***** Supplied material

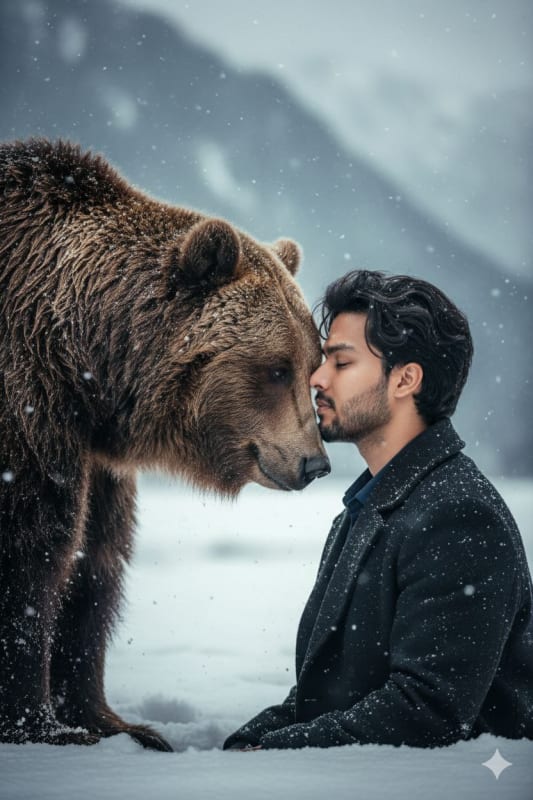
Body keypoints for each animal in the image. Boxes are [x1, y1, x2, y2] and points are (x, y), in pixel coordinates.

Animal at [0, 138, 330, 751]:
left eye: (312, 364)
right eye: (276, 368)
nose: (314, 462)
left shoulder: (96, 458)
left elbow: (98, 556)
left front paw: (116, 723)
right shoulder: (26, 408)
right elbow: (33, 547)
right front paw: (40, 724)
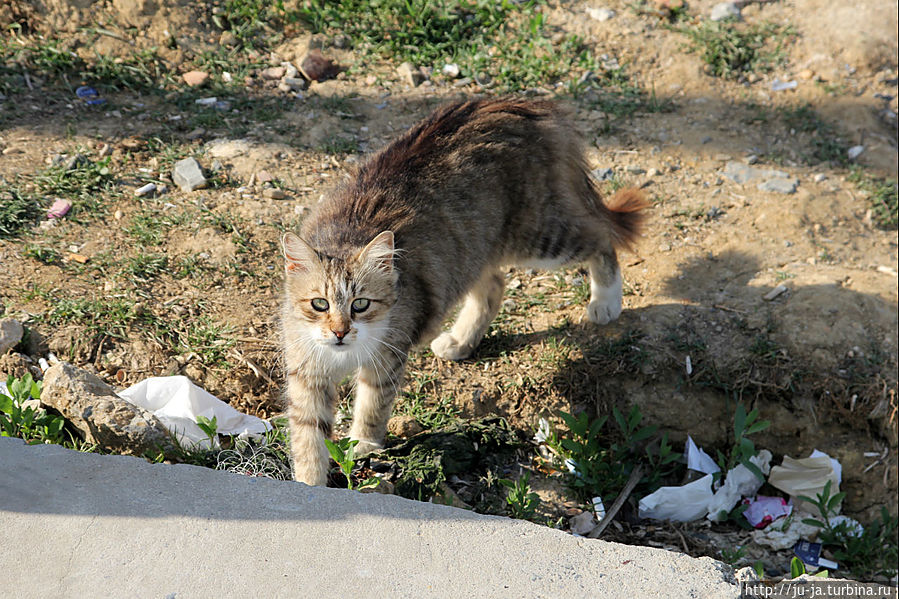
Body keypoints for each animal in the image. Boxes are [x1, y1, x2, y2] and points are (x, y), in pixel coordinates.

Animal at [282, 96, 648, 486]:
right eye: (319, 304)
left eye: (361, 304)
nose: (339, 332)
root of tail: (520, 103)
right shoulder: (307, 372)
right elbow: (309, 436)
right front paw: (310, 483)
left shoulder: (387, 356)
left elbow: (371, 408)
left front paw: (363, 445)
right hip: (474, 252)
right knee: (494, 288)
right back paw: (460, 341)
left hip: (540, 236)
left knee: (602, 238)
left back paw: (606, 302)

**********
***** Supplied material

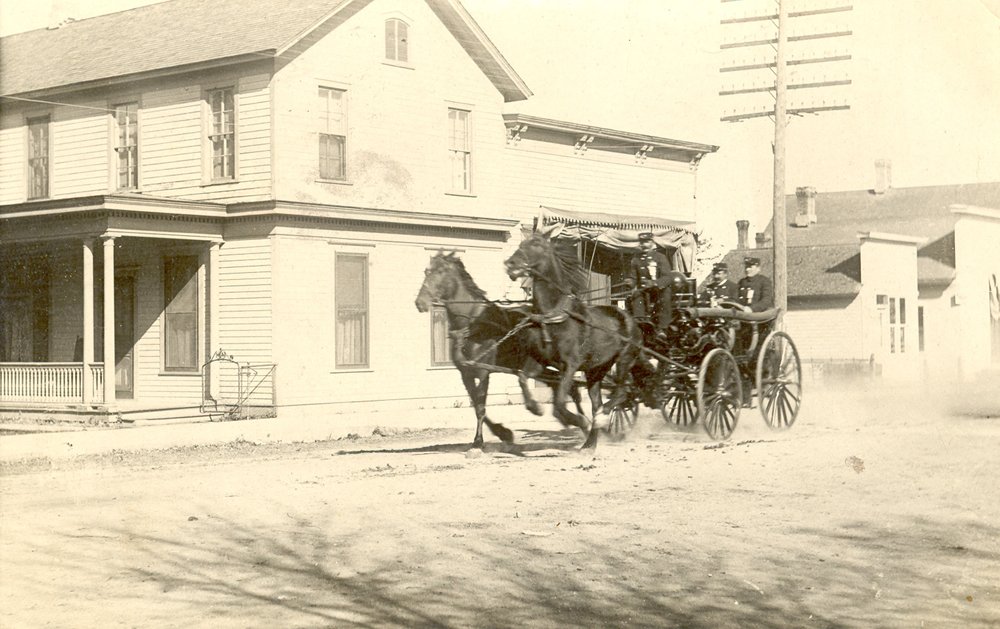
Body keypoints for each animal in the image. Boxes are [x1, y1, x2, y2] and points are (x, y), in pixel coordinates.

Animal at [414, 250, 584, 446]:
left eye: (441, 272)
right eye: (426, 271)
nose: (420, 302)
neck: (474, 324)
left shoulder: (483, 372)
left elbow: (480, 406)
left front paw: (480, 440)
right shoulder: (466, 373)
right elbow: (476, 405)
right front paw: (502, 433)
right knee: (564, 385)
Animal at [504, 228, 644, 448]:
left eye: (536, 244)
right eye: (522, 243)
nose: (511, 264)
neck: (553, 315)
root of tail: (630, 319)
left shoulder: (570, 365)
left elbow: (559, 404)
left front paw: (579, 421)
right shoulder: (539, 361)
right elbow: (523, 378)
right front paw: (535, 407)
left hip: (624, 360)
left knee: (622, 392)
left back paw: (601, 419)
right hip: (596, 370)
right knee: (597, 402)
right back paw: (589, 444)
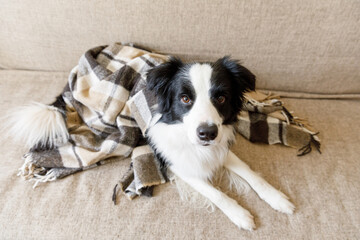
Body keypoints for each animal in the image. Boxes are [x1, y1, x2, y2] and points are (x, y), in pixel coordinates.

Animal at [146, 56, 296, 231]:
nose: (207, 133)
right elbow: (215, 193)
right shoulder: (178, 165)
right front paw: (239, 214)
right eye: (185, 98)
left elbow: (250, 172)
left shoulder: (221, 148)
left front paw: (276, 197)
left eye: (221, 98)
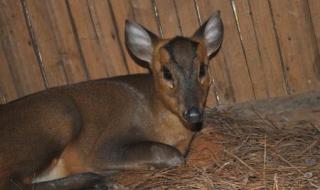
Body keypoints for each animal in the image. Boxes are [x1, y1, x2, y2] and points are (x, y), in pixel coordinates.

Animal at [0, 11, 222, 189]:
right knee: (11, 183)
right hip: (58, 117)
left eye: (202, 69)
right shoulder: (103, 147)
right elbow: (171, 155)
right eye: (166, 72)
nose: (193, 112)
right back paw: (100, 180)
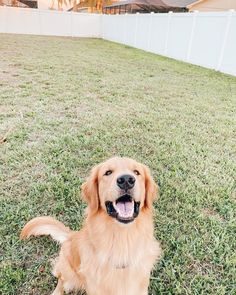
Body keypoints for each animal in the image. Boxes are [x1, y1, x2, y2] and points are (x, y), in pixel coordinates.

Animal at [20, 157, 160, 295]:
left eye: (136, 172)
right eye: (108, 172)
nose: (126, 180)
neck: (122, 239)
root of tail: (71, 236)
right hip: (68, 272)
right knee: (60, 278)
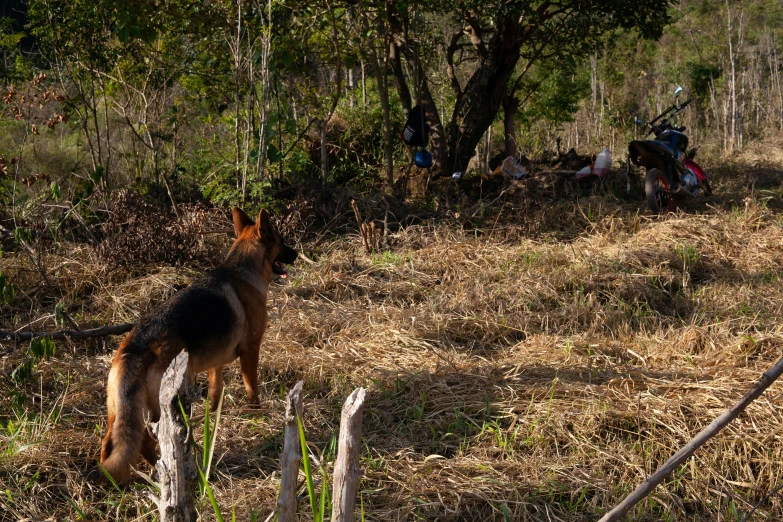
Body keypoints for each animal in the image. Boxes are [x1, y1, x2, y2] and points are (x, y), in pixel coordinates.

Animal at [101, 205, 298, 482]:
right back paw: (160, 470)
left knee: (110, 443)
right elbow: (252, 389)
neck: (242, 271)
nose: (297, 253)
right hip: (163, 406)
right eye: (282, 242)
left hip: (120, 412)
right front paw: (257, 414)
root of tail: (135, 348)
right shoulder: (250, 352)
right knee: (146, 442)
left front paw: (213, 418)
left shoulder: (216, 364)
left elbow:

**********

■ What to produce
In the entries above, find the line that contains "nose: (207, 133)" and the line that contains "right eye: (108, 172)". Reproduce exactly those two lines and every line between them, but not the pictures.

■ Response to the task
nose: (207, 133)
right elbow: (215, 193)
right shoulder: (178, 165)
right front paw: (239, 214)
right eye: (185, 98)
left elbow: (250, 172)
left shoulder: (221, 148)
left front paw: (276, 197)
left eye: (221, 98)
Body keypoints for each animal in the image. Boxes are [x1, y1, x2, y2] and points are (x, y), in pixel coordinates.

Animal at [0, 11, 222, 189]:
right knee: (11, 183)
right hip: (58, 117)
left eye: (202, 69)
right shoulder: (103, 147)
right elbow: (171, 155)
right eye: (166, 72)
nose: (193, 112)
right back paw: (100, 180)
Body keypoints for each animal in the image. Boxes are [x1, y1, x2, y2] and points are (x, y), in pixel coordinates.

Animal at [20, 157, 160, 295]:
left eye: (136, 172)
right eye: (108, 172)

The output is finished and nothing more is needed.